● Texto

┌──

Para abordar o tema da abertura do Curso, recupero aqui o que desenvolvi em minha conferência inaugural do XXIIIº Congresso Internacional de Humanidades, realizado em Brasília na Universidade de Brasília, em 2021, abordando a chamada do Congresso que foi:  PODER, CONFLITO E CONSTRUÇÃO CULTURAL NOS ESPAÇOS LATINO-AMERICANOS.

Iniciei a minha conferência com uma saudação aos participantes, com uma indagação: apesar das diferenças de percurso para nos constituirmos um espaço comum latinoamericano social e político, qual a história comum que forja a comunidade de culturas e a comunidade de afetos que somos ou que podemos ser e na medida em que nos possamos constituir também como povos que se podem conceber como um destino compartilhado?

Temos sim, os povos que se expressam majoritariamente em línguas muito próximas, notadamente a espanhola e a portuguesa, mas também num imenso painel de línguas originárias, e se somos cada um povo só o somos povos com vínculos comuns porque temos uma história comum que nos forja enquanto comunidade de culturas e comunidade de afetos, e que nos amalgama a partir de algum momento em nossas próprias histórias.

└──

● Registros de dados
┌──

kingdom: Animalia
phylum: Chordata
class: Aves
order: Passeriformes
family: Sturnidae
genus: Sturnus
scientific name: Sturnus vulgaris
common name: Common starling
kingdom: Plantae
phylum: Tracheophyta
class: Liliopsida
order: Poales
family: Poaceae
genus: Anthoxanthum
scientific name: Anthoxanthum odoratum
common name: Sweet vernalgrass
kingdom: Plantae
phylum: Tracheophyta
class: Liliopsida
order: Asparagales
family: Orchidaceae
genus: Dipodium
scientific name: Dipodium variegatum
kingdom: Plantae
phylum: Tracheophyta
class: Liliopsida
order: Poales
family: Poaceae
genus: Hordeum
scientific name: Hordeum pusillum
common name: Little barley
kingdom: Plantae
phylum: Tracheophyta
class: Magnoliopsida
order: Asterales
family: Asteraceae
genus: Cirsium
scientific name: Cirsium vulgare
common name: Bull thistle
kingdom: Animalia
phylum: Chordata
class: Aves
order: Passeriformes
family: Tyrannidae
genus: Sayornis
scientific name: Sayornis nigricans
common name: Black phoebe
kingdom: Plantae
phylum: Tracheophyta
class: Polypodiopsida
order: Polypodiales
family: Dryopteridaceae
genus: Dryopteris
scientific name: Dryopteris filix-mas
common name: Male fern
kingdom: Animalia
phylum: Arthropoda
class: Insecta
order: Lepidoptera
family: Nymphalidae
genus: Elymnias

└──

● O que fazer
1 – Liste os temas que a chamada do Congresso, citada no texto, relaciona aos espaços latino-americanos.
2 – Transcreva do texto o trecho que se inicia com as palavras "Temos sim, os" e vai até "nossas próprias histórias.".

● Respostas corretas
1 – Poder; conflito; construção cultural.

2 –
Temos sim, os povos que se expressam majoritariamente em línguas muito próximas, notadamente a espanhola e a portuguesa, mas também num imenso painel de línguas originárias, e se somos cada um povo só o somos povos com vínculos comuns porque temos uma história comum que nos forja enquanto comunidade de culturas e comunidade de afetos, e que nos amalgama a partir de algum momento em nossas próprias histórias.